In contrast, answer-driven automation takes incident management to a new level. Using advanced causal AI and context-aware decision-making, it identifies the root cause behind server failures. The system analyzes performance patterns and historical data to uncover the specific software bug or resource constraint causing the issue.
Thus, in addition to generating alerts and incident tickets, the system can trigger predefined workflows or specific runbooks to deploy software patches and automatically scale up or down resources when necessary. But it doesn’t stop there. Based on all the contextual information, the system can provide predictive answers to auto-scale infrastructure and anticipate future capacity demands, effectively reducing cost, carbon footprint, and downtime. All these actions aim to avert future incidents. And finally, with an observability platform, you can effectively “close the loop” and ensure that any remediation actions fix the issue by continually observing and evaluating SLOs and business objectives. Answer-driven automation holds transformative power within the realm of remediation.

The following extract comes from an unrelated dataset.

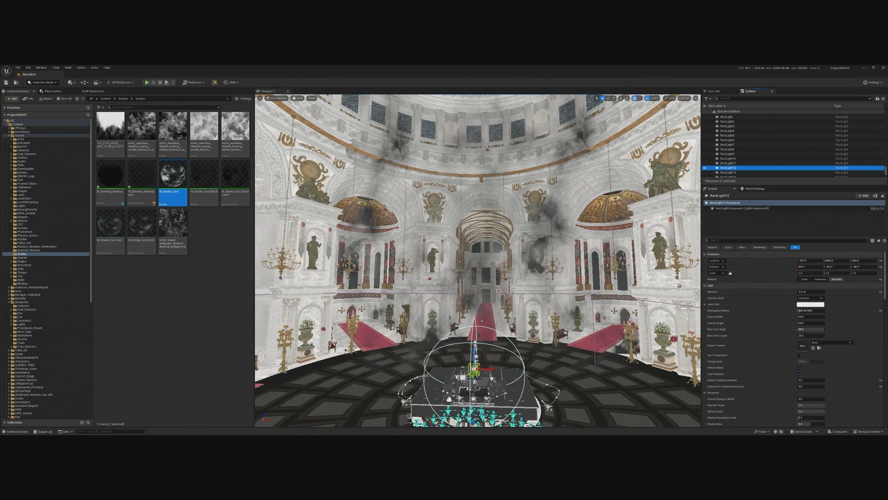
drag(477, 259, 451, 329)
click(733, 169)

DevOps automation example #5: Safeguarding production
Imagine having the ability to instantly validate the impact of any change to a production application and receive real-time feedback. Change impact analysis is an indispensable process for effectively managing changes within an organization’s infrastructure and applications. It entails evaluating the potential consequences and risks associated with both planned and unplanned changes, ensuring smooth and successful operations.

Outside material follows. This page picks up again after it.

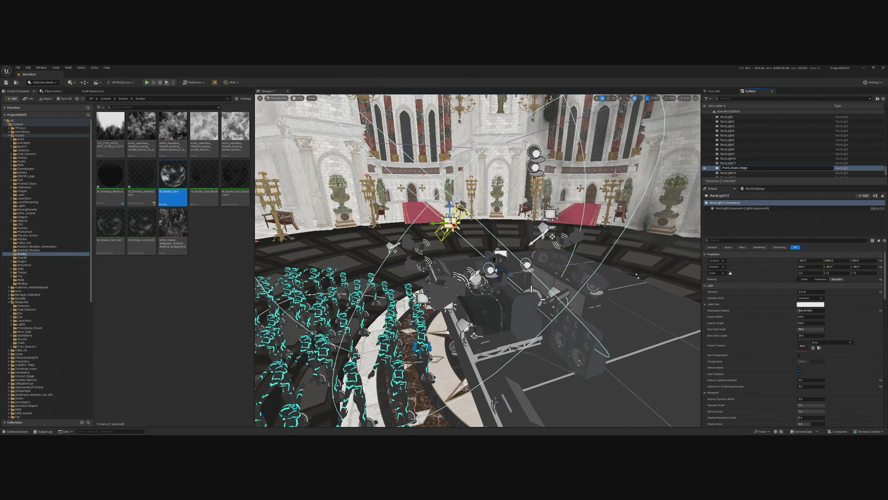
text(-R)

Let’s consider a scenario where a software development team oversees the deployment of updates to a microservices-based application. Suppose a development team is working on a new feature for a specific service. They intend to roll it out to the production environment. However, they don’t have a comprehensive understanding of the intricate dependencies between the services or the potential impact of the change on the overall system.
To mitigate this uncertainty, the developers can harness causal AI to understand how the change will affect other services. They can also see how the change can affect critical objectives like SLOs and golden signals, such as traffic, latency, saturation, and error rate. This automated validation equips developers with the necessary knowledge to make informed decisions about the deployment, or even prompt them to consider a rollback if necessary. Precise answers derived from causal AI —coupled with answer-driven automation— eliminate the need for guesswork and result in a more reliable, resilient production system.
Answer-driven automation: The new frontier in DevOps automation
The use cases for answer-driven automation are as varied as the DevOps environments they can help to automate. Observability, causal AI, and predictive AI form the basis for enabling answer-driven automation. The Dynatrace platform’s unique approach to delivering precise answers —through root cause analysis from the Davis AI Engine— and intelligent automation can help your organization scale to new heights. By uniting broad, deep observability with precise security analytics capabilities in a single platform to automate DevOps, teams can deliver better, more secure software faster.
Now with AutomationEngine and Workflows, Dynatrace empowers organizations to build, customize, and deploy workflows to help teams realize the full potential of answer-driven automation.